Learning Objectives

OUTCOMES

  1. To help students avoid the most common errors and improve the accuracy of their reporting
  2. Know where to check for information
  3. Make them aware of confirmation bias, and how to challenge your assumptions
  4. Give them a roadmap for the fact-checking process
  5. Help students create a ritual for fact-checking their own reporting
  6. Your assignment will be to fact check a colleague’s article

OVERVIEW & PURPOSE

As a journalist skepticism is your job. As a citizen skepticism is a survival skill. Challenge your assumptions.

This lesson will emphasize that “journalism is a discipline of verification.” – From The elements of journalism: what newspeople should know and the public should expect.

It is because “journalism is a discipline of verification,”[1] that journalists consider the commitment to verification and accuracy a “strategic ritual” and part of their “professional identity,” which is “something that legitimizes a journalist’s social role as being demonstrably different from other communicators.”[2] A devotion to accuracy is the value that journalists add to issues and stories in the information ecosystem. – Barbara Gray, Newmark J-School, from the The Emerald Handbook of Modern Information Management, p 421.

[1] Kovach, B., & Rosenstiel, T. (2014).
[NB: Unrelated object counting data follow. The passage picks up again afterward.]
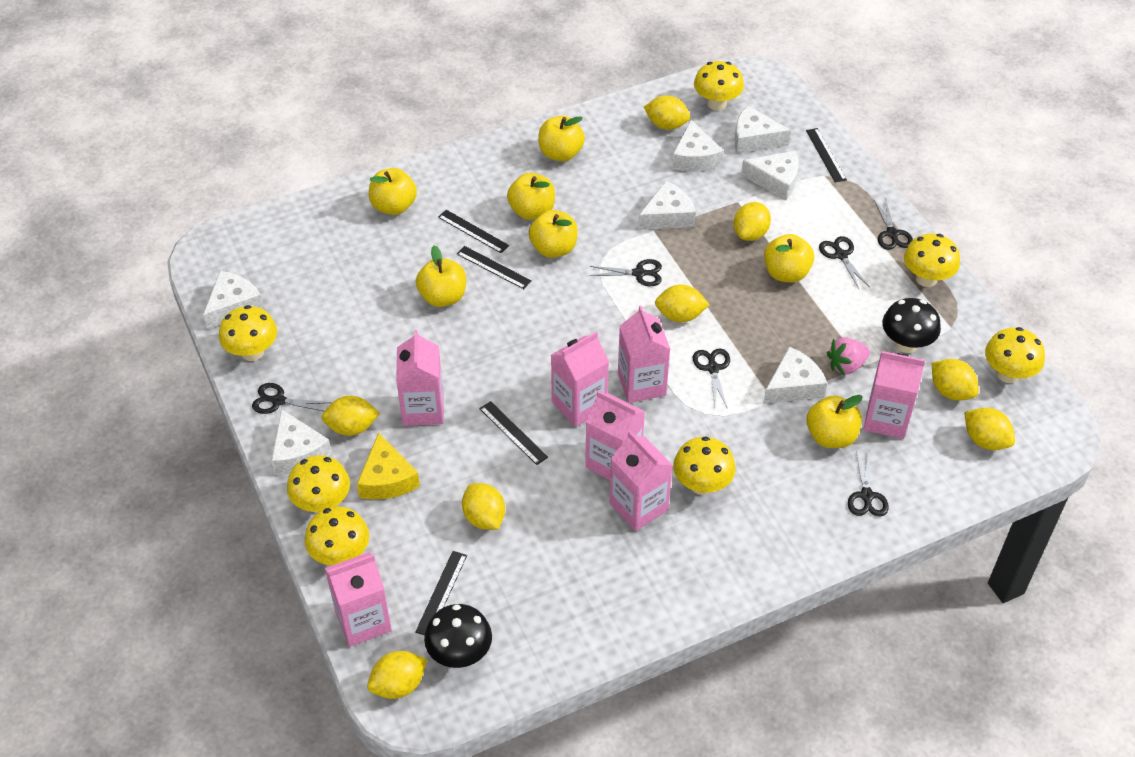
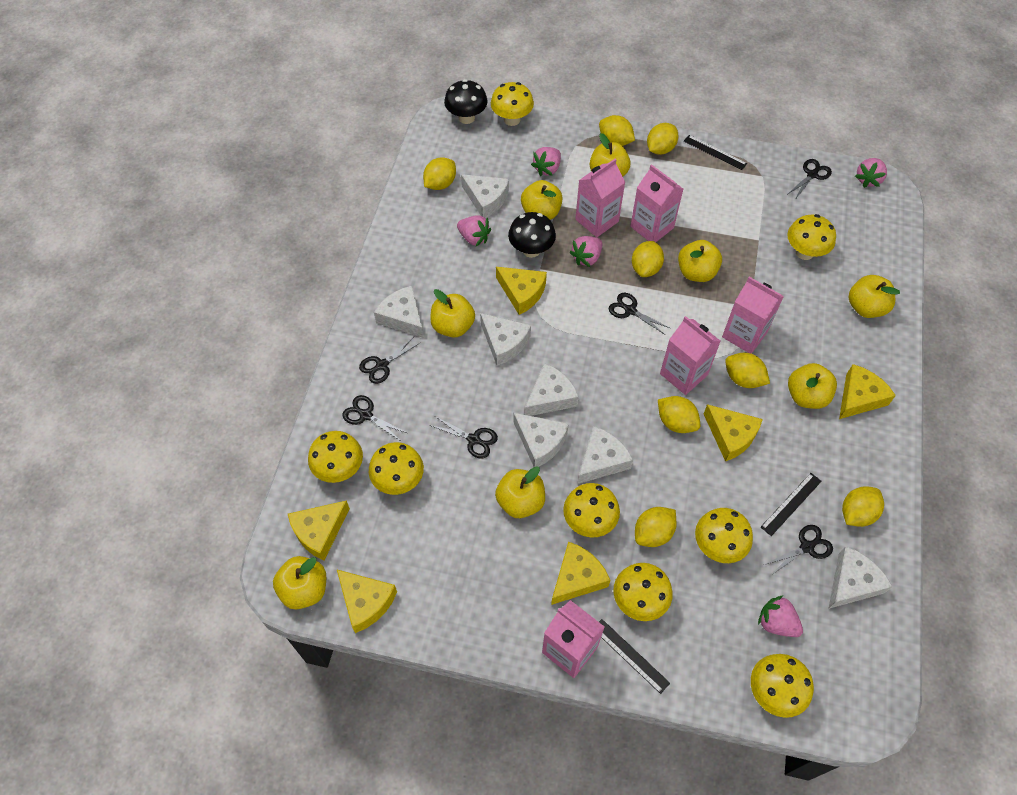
black ruler: 5 -> 3
pink carton: 7 -> 5
pink strawberry: 1 -> 5
yellow apple: 7 -> 8
yellow cheese: 1 -> 6
yellow mushroom: 7 -> 8

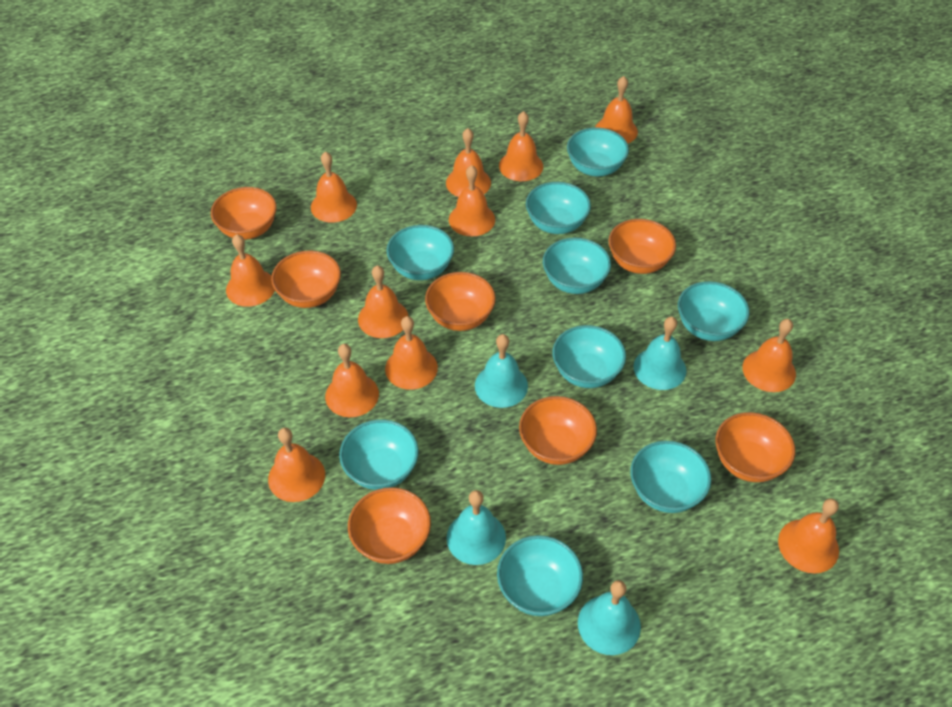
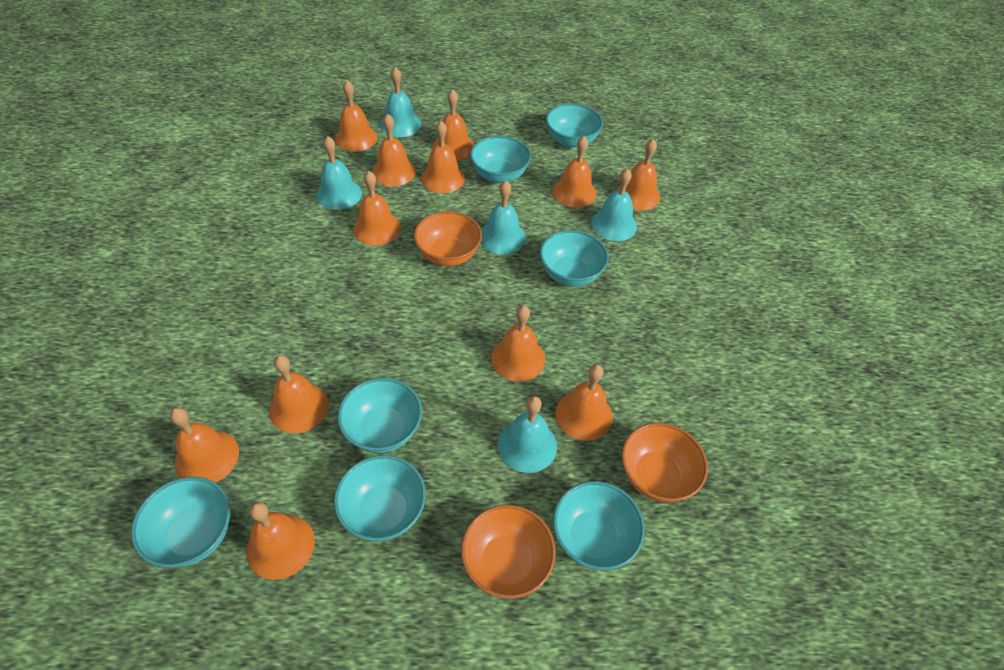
orange bowl: 7 -> 3
turquoise bell: 4 -> 5
turquoise bowl: 9 -> 7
The elements of journalism: what newspeople should know and the public should expect. New York: Three Rivers Press. 98. [2] Shapiro, I., Brin, C., Bédard-Brûlé, I., & Mychajlowycz, K. (2013). Verification as a Strategic Ritual: How journalists retrospectively describe processes for ensuring accuracy. Journalism Practice, 7(6), 657-673. 669.

NOTE: It is best to hold this class and give this assignment later in the semester when students have more in-depth stories to fact check.